THE TASK: Give back a single figure: the number of lines in the entries below that contain "knee".

Stored dataset items:
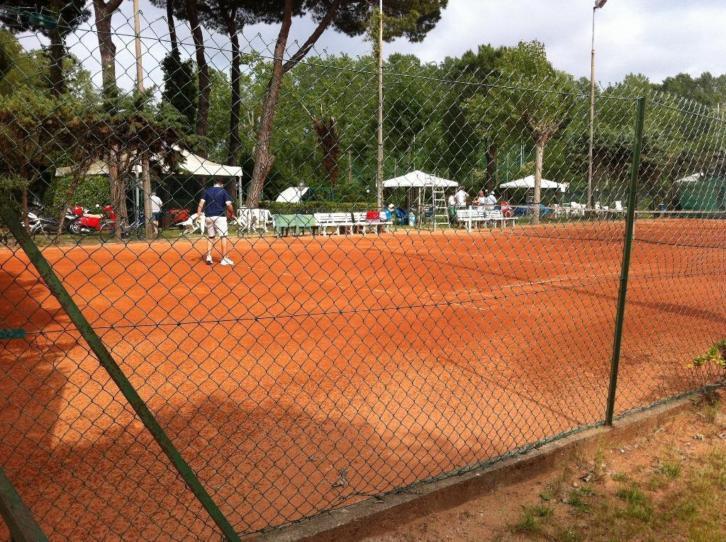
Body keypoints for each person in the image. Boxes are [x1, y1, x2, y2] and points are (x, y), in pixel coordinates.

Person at [197, 180, 234, 266]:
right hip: (219, 216)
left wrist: (198, 213)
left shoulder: (207, 191)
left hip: (208, 216)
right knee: (223, 236)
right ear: (221, 185)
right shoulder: (223, 191)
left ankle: (209, 257)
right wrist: (232, 213)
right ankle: (224, 258)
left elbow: (201, 203)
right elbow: (229, 205)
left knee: (211, 237)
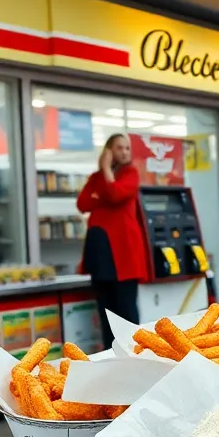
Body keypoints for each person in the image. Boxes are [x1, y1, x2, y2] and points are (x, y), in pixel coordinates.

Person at [77, 133, 149, 350]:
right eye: (119, 148)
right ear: (108, 150)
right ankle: (112, 353)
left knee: (126, 309)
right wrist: (105, 186)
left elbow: (116, 195)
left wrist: (107, 175)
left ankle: (133, 353)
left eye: (127, 148)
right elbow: (83, 203)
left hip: (124, 253)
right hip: (101, 253)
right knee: (105, 309)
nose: (125, 152)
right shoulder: (96, 177)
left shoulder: (131, 173)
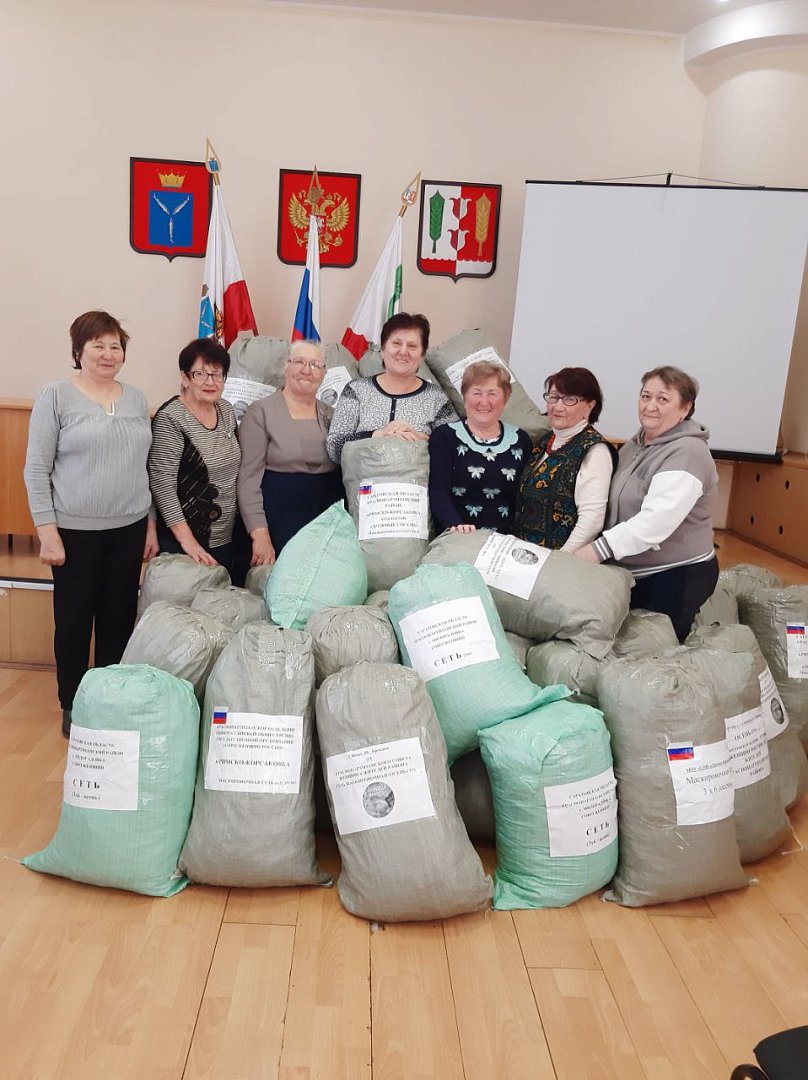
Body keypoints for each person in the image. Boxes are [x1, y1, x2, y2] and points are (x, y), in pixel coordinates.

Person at [24, 311, 158, 737]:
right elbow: (36, 469)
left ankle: (107, 699)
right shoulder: (57, 395)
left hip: (129, 527)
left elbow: (144, 468)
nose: (107, 353)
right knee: (74, 621)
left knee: (118, 618)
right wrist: (47, 531)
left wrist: (150, 524)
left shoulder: (135, 398)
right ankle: (73, 702)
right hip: (73, 533)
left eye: (115, 346)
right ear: (78, 350)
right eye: (98, 345)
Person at [574, 366, 719, 642]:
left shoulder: (688, 452)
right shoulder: (636, 444)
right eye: (645, 396)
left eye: (663, 399)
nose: (650, 406)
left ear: (685, 408)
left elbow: (654, 522)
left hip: (674, 577)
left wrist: (595, 551)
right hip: (631, 573)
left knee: (650, 653)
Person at [237, 340, 343, 565]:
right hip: (278, 521)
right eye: (299, 362)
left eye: (315, 365)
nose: (307, 370)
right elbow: (248, 479)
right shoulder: (260, 412)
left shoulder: (332, 414)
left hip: (325, 522)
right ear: (286, 366)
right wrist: (260, 535)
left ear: (324, 373)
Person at [148, 338, 240, 572]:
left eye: (217, 374)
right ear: (184, 378)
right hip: (187, 542)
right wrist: (188, 542)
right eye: (200, 374)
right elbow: (162, 486)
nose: (210, 382)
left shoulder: (226, 409)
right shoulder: (171, 418)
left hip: (227, 535)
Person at [326, 312, 456, 462]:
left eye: (412, 346)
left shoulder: (436, 398)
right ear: (383, 349)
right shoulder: (356, 390)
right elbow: (334, 448)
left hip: (417, 477)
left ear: (422, 355)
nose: (403, 351)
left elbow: (456, 450)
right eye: (396, 343)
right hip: (363, 477)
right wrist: (377, 434)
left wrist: (423, 439)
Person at [514, 367, 616, 551]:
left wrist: (561, 558)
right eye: (553, 397)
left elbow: (591, 520)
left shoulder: (595, 450)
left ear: (590, 406)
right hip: (526, 554)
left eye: (569, 399)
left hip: (560, 559)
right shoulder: (543, 442)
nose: (558, 406)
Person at [428, 360, 532, 533]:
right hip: (458, 537)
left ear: (505, 399)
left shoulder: (521, 440)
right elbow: (438, 492)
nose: (484, 401)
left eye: (492, 393)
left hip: (505, 540)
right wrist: (455, 525)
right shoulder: (445, 437)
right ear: (465, 397)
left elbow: (524, 499)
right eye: (477, 393)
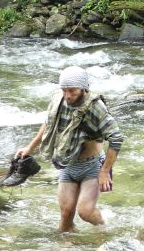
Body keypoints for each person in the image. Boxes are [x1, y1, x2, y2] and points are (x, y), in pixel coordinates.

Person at [15, 66, 124, 233]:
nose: (67, 95)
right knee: (66, 213)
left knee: (85, 212)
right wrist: (30, 148)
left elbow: (116, 138)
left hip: (92, 165)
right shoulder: (59, 100)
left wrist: (105, 171)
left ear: (83, 88)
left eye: (72, 91)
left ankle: (104, 232)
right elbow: (49, 124)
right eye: (64, 90)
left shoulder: (96, 108)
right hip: (68, 164)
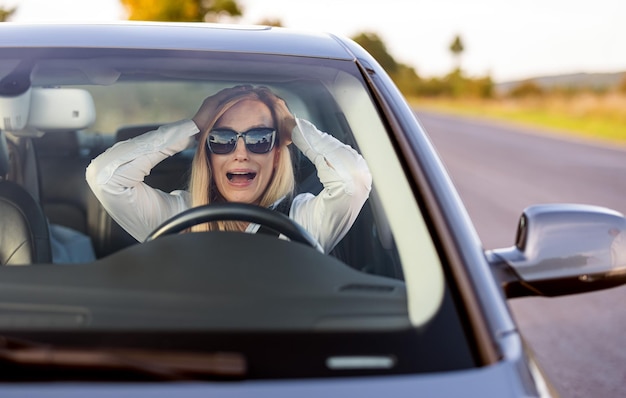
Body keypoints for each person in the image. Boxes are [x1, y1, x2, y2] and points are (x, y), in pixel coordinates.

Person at [86, 85, 372, 254]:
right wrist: (194, 127)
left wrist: (293, 128)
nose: (240, 153)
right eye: (222, 140)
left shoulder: (304, 219)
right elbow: (106, 178)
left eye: (259, 139)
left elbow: (354, 180)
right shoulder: (177, 216)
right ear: (208, 155)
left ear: (276, 154)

PROBLEM SOLUTION: 9